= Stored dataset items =
BEGIN

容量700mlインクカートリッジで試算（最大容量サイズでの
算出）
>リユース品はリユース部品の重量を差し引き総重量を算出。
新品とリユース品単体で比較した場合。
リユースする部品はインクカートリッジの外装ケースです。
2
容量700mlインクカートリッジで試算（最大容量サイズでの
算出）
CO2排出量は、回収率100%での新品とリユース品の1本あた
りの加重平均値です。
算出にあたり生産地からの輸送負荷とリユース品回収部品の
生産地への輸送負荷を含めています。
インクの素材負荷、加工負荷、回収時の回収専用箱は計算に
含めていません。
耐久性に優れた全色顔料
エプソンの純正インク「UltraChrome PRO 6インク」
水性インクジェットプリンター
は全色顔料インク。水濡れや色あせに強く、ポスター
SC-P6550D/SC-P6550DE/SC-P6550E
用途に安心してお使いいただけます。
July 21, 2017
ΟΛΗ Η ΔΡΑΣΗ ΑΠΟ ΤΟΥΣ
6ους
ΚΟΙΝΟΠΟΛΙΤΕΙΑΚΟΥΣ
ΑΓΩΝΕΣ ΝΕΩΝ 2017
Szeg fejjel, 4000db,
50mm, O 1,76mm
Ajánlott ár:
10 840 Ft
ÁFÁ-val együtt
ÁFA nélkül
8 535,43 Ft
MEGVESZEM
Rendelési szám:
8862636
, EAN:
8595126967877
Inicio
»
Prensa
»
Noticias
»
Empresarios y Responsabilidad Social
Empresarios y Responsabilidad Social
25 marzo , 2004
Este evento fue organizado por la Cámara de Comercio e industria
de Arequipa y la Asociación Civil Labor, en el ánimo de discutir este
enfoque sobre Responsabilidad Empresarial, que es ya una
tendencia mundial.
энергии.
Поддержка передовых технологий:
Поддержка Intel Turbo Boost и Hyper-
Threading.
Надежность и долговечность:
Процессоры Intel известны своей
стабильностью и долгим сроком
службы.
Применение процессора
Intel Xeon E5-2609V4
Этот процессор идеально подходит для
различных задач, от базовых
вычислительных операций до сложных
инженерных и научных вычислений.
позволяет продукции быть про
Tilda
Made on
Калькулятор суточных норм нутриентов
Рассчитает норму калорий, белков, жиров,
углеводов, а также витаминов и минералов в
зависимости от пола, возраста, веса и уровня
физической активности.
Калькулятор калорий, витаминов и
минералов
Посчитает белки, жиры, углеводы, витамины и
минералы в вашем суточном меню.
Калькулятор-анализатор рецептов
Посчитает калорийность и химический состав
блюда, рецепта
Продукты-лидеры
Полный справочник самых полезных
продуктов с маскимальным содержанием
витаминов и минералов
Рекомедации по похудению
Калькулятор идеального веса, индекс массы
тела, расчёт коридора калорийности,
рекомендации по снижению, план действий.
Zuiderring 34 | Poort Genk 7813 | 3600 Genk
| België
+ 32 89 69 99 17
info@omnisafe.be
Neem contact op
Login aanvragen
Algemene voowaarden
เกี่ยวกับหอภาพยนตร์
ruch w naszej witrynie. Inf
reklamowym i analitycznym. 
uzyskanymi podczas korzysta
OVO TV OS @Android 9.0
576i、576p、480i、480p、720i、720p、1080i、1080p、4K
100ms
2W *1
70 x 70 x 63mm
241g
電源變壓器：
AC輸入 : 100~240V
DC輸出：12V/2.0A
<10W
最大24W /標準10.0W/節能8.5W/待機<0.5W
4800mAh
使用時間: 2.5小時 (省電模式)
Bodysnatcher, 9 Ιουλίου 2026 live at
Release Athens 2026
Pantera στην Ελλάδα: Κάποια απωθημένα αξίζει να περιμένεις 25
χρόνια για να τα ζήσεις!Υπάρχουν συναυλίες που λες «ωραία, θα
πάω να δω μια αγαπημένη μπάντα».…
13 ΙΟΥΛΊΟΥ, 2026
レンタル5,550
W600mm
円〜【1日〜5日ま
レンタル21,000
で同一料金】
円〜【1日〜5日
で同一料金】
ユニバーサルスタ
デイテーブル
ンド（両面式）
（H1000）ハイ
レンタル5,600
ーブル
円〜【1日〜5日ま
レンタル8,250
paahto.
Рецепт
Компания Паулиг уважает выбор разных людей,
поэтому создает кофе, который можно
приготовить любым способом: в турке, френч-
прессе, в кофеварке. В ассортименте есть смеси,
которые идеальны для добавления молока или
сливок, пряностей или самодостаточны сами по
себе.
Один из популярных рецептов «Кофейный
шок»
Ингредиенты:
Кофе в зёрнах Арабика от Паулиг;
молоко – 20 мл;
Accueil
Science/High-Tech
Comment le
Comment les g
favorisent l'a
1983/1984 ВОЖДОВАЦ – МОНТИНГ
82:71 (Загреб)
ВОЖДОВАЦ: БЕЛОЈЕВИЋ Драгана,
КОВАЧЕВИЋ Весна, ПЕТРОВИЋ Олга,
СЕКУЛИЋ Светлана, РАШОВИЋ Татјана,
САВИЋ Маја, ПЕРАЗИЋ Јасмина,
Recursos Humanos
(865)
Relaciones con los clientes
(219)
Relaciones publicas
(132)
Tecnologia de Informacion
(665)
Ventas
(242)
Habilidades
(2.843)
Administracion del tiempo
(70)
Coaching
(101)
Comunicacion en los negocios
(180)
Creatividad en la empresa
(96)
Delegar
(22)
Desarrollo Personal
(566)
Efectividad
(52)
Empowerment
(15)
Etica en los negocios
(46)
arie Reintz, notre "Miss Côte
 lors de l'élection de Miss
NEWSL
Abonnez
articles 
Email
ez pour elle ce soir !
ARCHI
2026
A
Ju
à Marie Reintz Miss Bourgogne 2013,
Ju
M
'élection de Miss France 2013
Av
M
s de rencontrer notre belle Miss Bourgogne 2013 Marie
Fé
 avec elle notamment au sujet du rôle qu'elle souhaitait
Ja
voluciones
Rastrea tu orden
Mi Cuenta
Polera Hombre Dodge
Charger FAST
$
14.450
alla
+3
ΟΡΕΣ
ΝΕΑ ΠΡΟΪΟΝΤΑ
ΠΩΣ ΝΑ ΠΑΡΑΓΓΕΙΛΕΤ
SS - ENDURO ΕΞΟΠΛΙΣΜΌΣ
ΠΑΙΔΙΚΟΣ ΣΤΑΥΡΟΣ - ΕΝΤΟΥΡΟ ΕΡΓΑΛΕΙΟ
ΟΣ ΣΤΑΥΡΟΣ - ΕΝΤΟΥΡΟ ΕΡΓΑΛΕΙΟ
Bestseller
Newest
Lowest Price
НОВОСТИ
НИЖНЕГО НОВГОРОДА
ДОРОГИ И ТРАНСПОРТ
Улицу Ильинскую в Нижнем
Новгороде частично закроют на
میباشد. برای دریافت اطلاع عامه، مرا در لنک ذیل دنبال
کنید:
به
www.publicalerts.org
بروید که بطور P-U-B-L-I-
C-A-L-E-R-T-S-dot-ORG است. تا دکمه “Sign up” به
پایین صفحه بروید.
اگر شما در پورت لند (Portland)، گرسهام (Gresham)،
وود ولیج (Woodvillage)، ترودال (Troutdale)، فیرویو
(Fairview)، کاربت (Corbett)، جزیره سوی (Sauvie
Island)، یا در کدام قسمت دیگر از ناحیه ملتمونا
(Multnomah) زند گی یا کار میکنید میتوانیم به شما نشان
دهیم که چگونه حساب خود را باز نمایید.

END

= What the task asks =
For each line above that includes the word "ВОЖДОВАЦ", make a copy of that line.

= Result of this exercise =
1983/1984 ВОЖДОВАЦ – МОНТИНГ
ВОЖДОВАЦ: БЕЛОЈЕВИЋ Драгана,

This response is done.